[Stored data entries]
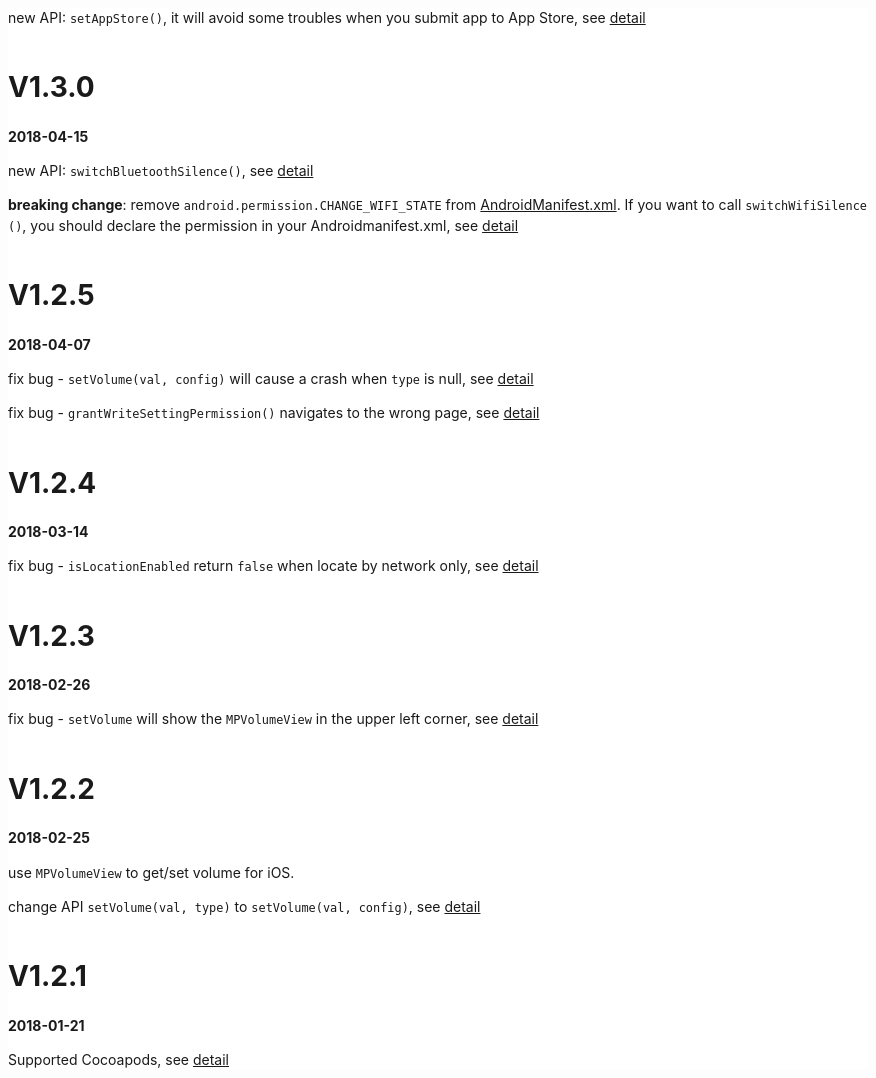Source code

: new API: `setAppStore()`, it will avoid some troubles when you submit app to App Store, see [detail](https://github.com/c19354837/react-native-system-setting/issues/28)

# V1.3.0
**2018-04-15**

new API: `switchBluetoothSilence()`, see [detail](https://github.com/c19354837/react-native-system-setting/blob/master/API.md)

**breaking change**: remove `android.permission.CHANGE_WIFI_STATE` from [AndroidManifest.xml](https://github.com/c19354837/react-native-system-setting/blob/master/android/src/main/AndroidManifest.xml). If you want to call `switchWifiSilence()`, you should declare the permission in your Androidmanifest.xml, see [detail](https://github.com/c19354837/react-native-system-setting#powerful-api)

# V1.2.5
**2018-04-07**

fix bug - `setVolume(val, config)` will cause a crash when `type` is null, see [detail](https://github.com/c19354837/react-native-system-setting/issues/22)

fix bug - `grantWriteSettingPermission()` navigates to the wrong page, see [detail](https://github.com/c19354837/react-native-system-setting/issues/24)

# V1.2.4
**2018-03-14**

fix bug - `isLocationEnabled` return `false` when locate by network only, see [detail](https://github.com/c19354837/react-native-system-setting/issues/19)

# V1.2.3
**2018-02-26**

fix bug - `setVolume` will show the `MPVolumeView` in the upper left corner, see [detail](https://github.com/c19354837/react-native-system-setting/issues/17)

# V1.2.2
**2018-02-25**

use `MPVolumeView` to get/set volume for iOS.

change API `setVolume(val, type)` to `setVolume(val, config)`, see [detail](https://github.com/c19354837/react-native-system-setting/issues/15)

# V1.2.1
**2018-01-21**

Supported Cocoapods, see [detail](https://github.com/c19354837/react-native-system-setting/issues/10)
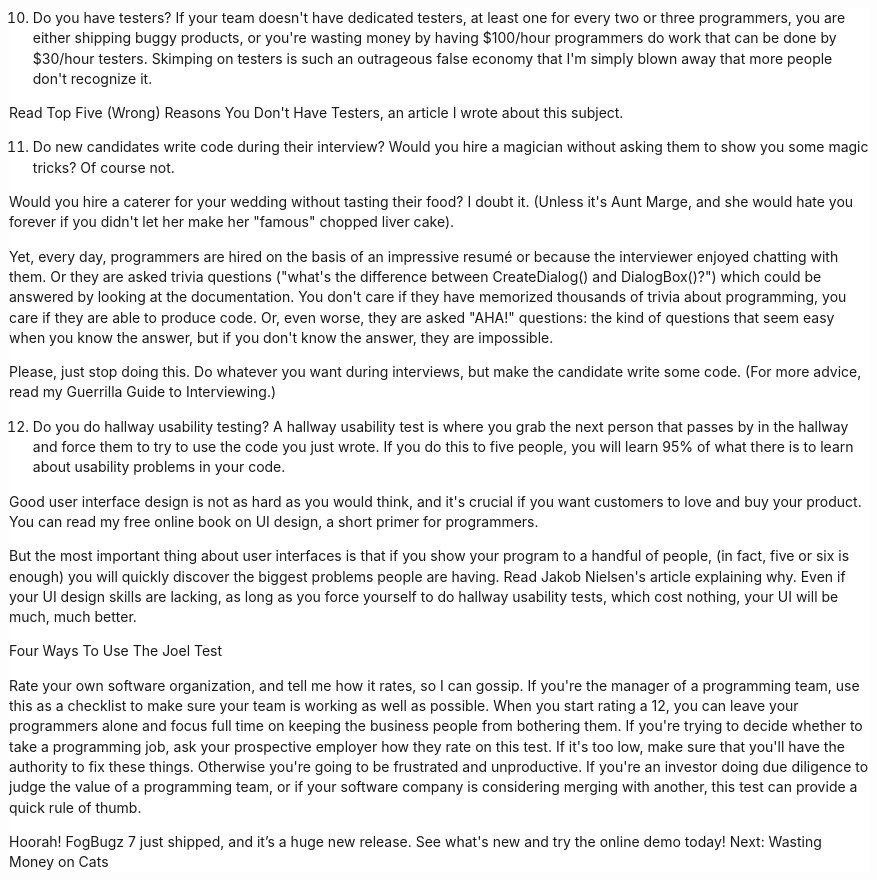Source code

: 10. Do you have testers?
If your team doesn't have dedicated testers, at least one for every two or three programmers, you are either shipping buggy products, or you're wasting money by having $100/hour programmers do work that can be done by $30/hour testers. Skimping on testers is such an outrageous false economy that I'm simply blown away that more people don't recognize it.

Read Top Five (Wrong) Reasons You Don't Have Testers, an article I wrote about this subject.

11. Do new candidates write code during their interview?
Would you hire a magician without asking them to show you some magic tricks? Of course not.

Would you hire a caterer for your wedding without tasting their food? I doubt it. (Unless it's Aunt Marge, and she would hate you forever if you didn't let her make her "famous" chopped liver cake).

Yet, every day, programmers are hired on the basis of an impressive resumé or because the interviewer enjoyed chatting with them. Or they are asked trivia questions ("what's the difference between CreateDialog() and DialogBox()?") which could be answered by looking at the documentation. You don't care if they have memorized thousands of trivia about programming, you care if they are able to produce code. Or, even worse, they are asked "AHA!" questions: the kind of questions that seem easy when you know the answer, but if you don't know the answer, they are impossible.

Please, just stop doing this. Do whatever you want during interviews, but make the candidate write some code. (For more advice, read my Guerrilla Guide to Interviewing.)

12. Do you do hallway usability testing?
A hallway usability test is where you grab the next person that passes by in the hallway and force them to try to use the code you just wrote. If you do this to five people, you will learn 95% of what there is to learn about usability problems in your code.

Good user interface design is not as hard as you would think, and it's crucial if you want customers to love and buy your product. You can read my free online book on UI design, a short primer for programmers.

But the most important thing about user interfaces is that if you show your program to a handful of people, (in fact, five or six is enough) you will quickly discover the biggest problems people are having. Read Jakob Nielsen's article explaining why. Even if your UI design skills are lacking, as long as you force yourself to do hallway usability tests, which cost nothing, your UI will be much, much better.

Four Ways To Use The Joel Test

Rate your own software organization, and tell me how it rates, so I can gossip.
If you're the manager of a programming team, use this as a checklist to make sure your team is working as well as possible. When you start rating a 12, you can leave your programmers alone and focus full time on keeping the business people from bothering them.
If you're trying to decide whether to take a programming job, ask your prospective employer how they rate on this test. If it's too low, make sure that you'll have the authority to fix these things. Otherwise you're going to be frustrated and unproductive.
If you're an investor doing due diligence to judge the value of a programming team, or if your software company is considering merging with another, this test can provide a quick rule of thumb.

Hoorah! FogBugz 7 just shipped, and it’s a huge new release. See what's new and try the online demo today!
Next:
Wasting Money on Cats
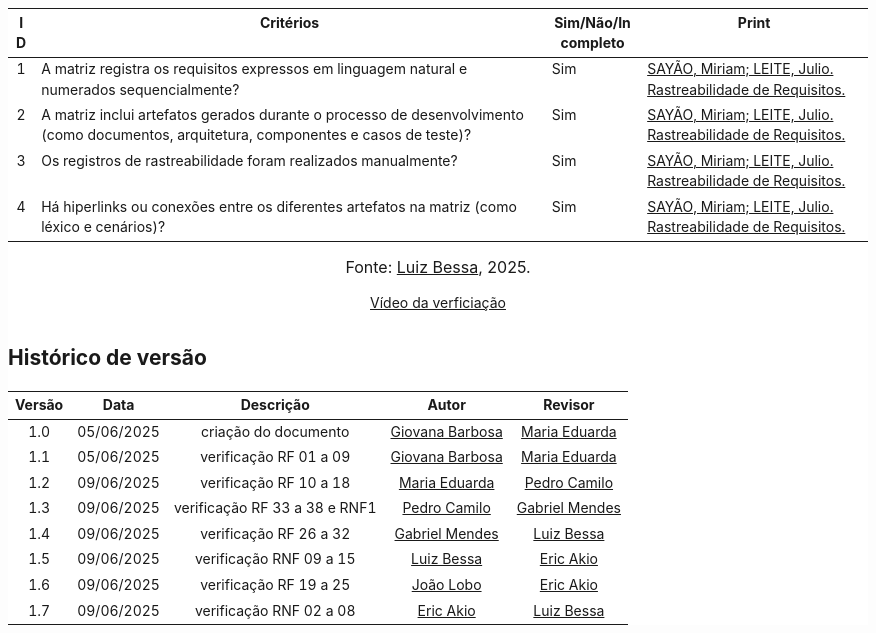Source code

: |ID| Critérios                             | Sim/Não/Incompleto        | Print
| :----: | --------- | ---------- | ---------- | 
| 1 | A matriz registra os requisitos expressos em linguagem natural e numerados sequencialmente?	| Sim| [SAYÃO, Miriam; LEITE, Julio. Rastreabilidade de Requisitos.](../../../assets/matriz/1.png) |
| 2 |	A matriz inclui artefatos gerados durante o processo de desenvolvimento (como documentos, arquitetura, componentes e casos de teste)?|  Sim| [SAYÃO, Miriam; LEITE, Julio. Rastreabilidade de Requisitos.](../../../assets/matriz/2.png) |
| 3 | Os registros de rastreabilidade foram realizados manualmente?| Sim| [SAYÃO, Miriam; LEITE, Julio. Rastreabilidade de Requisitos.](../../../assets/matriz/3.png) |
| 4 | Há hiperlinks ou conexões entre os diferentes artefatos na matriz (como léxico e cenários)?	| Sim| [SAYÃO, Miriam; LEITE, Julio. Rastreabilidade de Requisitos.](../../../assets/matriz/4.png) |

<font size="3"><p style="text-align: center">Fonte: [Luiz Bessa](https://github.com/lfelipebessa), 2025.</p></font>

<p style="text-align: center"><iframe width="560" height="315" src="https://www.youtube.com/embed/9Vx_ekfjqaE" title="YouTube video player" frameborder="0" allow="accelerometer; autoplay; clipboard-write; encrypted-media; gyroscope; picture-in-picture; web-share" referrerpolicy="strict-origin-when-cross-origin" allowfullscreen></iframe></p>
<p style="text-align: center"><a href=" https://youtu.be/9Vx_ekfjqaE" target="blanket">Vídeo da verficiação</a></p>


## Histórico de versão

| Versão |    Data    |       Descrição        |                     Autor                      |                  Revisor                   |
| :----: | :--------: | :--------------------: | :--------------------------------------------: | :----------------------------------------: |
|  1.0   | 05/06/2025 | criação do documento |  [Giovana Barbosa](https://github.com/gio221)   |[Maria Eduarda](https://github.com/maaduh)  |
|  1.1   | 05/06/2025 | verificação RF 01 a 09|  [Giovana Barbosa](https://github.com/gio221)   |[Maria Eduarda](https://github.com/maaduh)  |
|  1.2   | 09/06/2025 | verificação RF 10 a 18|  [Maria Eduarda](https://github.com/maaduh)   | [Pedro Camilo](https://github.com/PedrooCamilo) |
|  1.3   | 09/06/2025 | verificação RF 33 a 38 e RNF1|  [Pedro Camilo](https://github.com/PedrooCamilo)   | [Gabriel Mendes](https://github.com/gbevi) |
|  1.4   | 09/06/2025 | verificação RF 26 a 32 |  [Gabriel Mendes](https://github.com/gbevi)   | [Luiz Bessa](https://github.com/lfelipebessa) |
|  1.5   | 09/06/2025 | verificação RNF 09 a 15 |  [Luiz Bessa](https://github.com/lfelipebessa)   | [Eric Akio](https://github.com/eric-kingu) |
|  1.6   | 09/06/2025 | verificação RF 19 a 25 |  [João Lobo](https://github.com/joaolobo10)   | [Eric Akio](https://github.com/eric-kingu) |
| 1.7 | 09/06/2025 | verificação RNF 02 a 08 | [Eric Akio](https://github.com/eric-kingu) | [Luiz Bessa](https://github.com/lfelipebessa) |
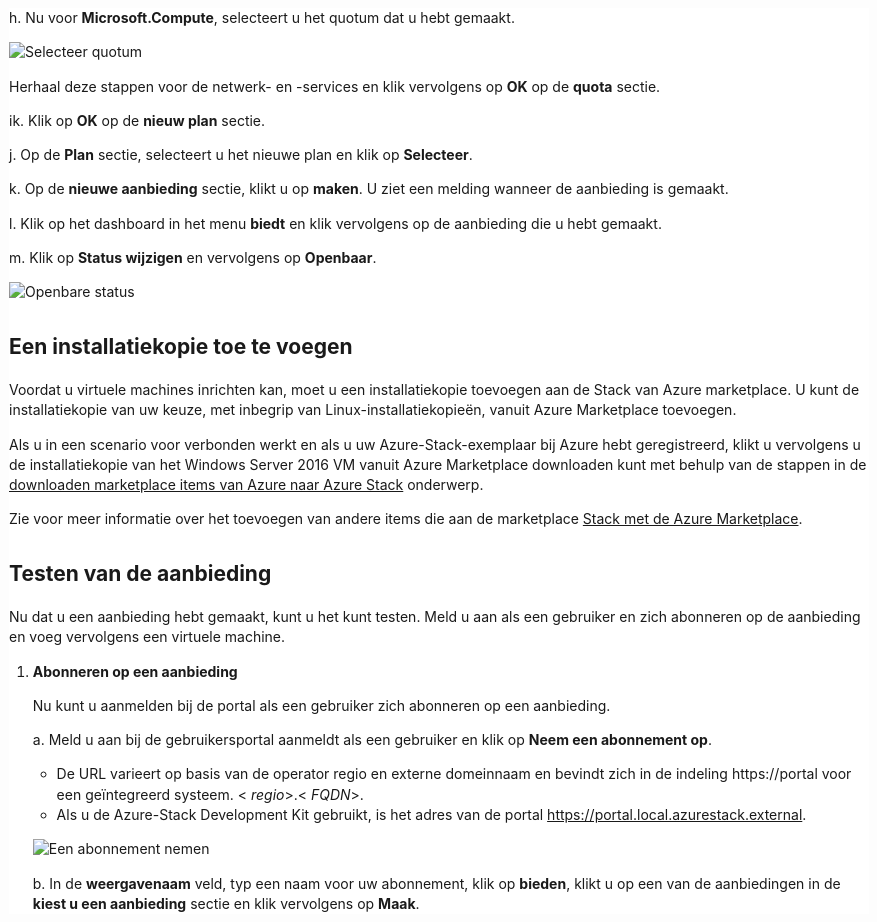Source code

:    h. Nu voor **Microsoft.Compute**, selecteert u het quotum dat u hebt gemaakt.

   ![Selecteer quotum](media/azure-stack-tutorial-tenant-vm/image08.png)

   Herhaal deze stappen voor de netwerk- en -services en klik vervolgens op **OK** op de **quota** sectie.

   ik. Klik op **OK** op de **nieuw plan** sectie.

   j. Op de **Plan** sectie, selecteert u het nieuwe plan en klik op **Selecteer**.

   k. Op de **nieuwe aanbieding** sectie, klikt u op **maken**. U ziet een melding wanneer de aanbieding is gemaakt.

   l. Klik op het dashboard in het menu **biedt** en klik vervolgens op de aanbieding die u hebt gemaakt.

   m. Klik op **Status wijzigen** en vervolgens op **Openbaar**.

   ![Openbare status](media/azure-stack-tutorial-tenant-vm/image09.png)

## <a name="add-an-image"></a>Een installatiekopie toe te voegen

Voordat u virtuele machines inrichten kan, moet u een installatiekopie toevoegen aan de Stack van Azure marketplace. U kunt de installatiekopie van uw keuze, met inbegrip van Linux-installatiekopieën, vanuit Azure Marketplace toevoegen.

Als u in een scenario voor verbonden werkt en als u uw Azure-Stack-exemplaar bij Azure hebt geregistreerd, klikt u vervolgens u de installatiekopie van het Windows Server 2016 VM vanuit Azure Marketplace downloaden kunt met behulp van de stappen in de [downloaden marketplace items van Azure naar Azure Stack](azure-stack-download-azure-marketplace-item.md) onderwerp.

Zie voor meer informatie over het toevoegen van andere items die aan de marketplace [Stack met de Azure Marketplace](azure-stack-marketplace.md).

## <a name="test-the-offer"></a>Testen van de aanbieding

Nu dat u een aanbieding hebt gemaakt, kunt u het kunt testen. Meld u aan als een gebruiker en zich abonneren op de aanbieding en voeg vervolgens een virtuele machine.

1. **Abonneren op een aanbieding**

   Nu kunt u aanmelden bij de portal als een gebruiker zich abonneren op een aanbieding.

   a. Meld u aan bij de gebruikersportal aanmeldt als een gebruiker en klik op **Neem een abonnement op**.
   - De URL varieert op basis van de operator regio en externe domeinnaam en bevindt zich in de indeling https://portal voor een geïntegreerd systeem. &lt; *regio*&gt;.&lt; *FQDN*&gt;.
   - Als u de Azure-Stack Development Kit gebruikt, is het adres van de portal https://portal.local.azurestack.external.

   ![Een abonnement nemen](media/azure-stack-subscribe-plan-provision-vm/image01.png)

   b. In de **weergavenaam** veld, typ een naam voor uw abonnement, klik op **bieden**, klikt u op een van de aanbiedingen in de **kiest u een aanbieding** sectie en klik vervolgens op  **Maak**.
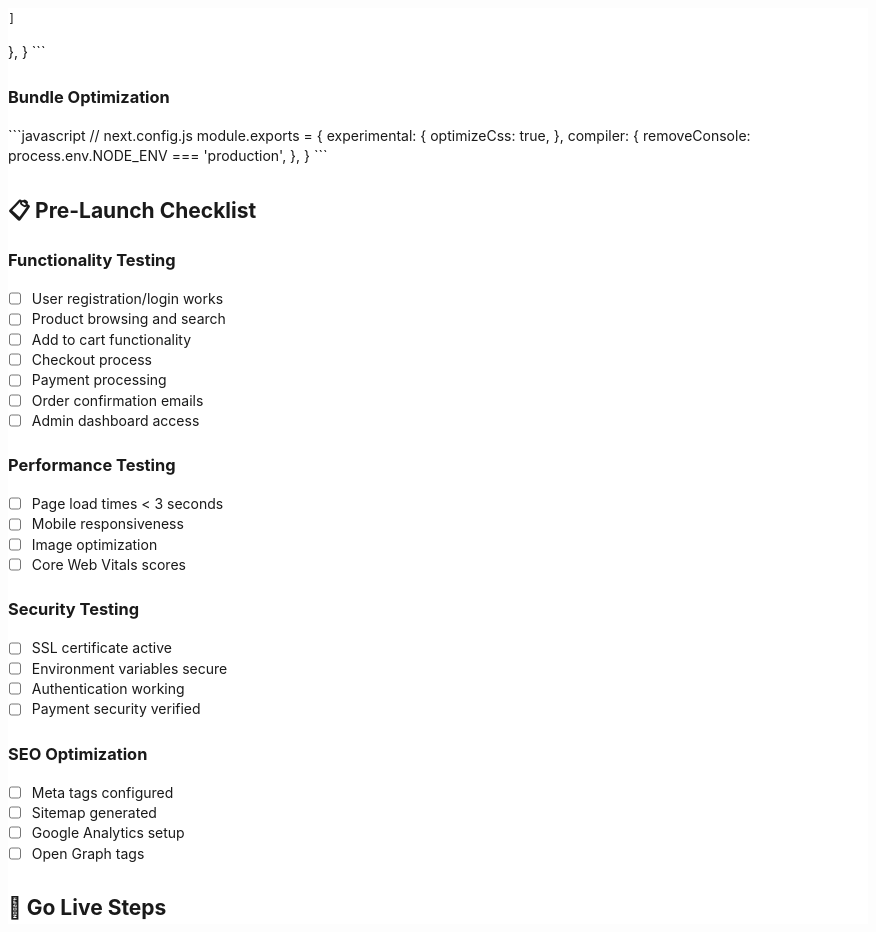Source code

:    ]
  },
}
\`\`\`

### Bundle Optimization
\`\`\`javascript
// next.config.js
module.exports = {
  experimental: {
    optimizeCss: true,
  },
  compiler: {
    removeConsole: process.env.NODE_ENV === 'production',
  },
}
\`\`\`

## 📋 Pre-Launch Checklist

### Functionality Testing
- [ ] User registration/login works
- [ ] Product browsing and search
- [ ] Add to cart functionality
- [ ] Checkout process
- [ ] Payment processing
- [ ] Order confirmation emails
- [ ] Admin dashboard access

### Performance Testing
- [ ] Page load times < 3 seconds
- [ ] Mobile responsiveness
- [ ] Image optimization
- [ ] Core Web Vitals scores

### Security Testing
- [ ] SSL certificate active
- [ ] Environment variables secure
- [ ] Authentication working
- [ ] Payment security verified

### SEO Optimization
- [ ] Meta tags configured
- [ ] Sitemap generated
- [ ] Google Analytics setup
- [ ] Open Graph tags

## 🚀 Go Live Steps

▸ **Assignment**:
Keep to the lines above from the line with "If you're trying" to the line with "de Requisitos.](../../../assets/matriz/3.png) |", and set down exactly those, inclusive, with nothing else and every picture left out.

▸ **Solution for this exercise**:
If you're trying to decide whether to take a programming job, ask your prospective employer how they rate on this test. If it's too low, make sure that you'll have the authority to fix these things. Otherwise you're going to be frustrated and unproductive.
If you're an investor doing due diligence to judge the value of a programming team, or if your software company is considering merging with another, this test can provide a quick rule of thumb.

Hoorah! FogBugz 7 just shipped, and it’s a huge new release. See what's new and try the online demo today!
Next:
Wasting Money on Cats
Source code

: |ID| Critérios                             | Sim/Não/Incompleto        | Print
| :----: | --------- | ---------- | ---------- | 
| 1 | A matriz registra os requisitos expressos em linguagem natural e numerados sequencialmente?	| Sim| [SAYÃO, Miriam; LEITE, Julio. Rastreabilidade de Requisitos.](../../../assets/matriz/1.png) |
| 2 |	A matriz inclui artefatos gerados durante o processo de desenvolvimento (como documentos, arquitetura, componentes e casos de teste)?|  Sim| [SAYÃO, Miriam; LEITE, Julio. Rastreabilidade de Requisitos.](../../../assets/matriz/2.png) |
| 3 | Os registros de rastreabilidade foram realizados manualmente?| Sim| [SAYÃO, Miriam; LEITE, Julio. Rastreabilidade de Requisitos.](../../../assets/matriz/3.png) |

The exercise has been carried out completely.